▶ [Work instructions] Each line of the data below that includes the string "project" must be copied.

▶ [Rendered images with source text]
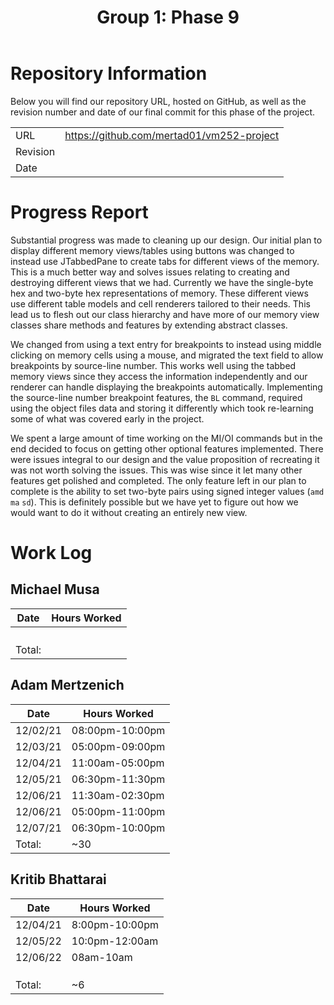 #+TITLE: Group 1: Phase 9

* Repository Information

Below you will find our repository URL, hosted on GitHub, as well as the revision number and date of our final commit for this phase of the project.

| URL      | https://github.com/mertad01/vm252-project |
| Revision |                                           |
| Date     |                                           |

* Progress Report

Substantial progress was made to cleaning up our design. Our initial plan to display different memory views/tables using buttons was changed to instead use JTabbedPane to create tabs for different views of the memory. This is a much better way and solves issues relating to creating and destroying different views that we had. Currently we have the single-byte hex and two-byte hex representations of memory. These different views use different table models and cell renderers tailored to their needs. This lead us to flesh out our class hierarchy and have more of our memory view classes share methods and features by extending abstract classes.

We changed from using a text entry for breakpoints to instead using middle clicking on memory cells using a mouse, and migrated the text field to allow breakpoints by source-line number. This works well using the tabbed memory views since they access the information independently and our renderer can handle displaying the breakpoints automatically. Implementing the source-line number breakpoint features, the =BL= command, required using the object files data and storing it differently which took re-learning some of what was covered early in the project.

We spent a large amount of time working on the MI/OI commands but in the end decided to focus on getting other optional features implemented. There were issues integral to our design and the value proposition of recreating it was not worth solving the issues. This was wise since it let many other features get polished and completed. The only feature left in our plan to complete is the ability to set two-byte pairs using signed integer values (=amd= =ma= =sd=). This is definitely possible but we have yet to figure out how we would want to do it without creating an entirely new view.

* Work Log
** Michael Musa
| Date   | Hours Worked |
|--------+--------------|
|        |              |
|        |              |
|        |              |
|        |              |
|--------+--------------|
| Total: |              |

** Adam Mertzenich
| Date     | Hours Worked    |
|----------+-----------------|
| 12/02/21 | 08:00pm-10:00pm |
| 12/03/21 | 05:00pm-09:00pm |
| 12/04/21 | 11:00am-05:00pm |
| 12/05/21 | 06:30pm-11:30pm |
| 12/06/21 | 11:30am-02:30pm |
| 12/06/21 | 05:00pm-11:00pm |
| 12/07/21 | 06:30pm-10:00pm |
|----------+-----------------|
| Total:   | ~30             |

** Kritib Bhattarai
| Date   | Hours Worked |
|--------+--------------|
|12/04/21|8:00pm-10:00pm|
|12/05/22|10:0pm-12:00am|              
|12/06/22|08am-10am     |              
|        |              |
|        |              |
|        |              |
|--------+--------------|
| Total: |   ~6         |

▶ [Expected answer]
Below you will find our repository URL, hosted on GitHub, as well as the revision number and date of our final commit for this phase of the project.
| URL      | https://github.com/mertad01/vm252-project |
We changed from using a text entry for breakpoints to instead using middle clicking on memory cells using a mouse, and migrated the text field to allow breakpoints by source-line number. This works well using the tabbed memory views since they access the information independently and our renderer can handle displaying the breakpoints automatically. Implementing the source-line number breakpoint features, the =BL= command, required using the object files data and storing it differently which took re-learning some of what was covered early in the project.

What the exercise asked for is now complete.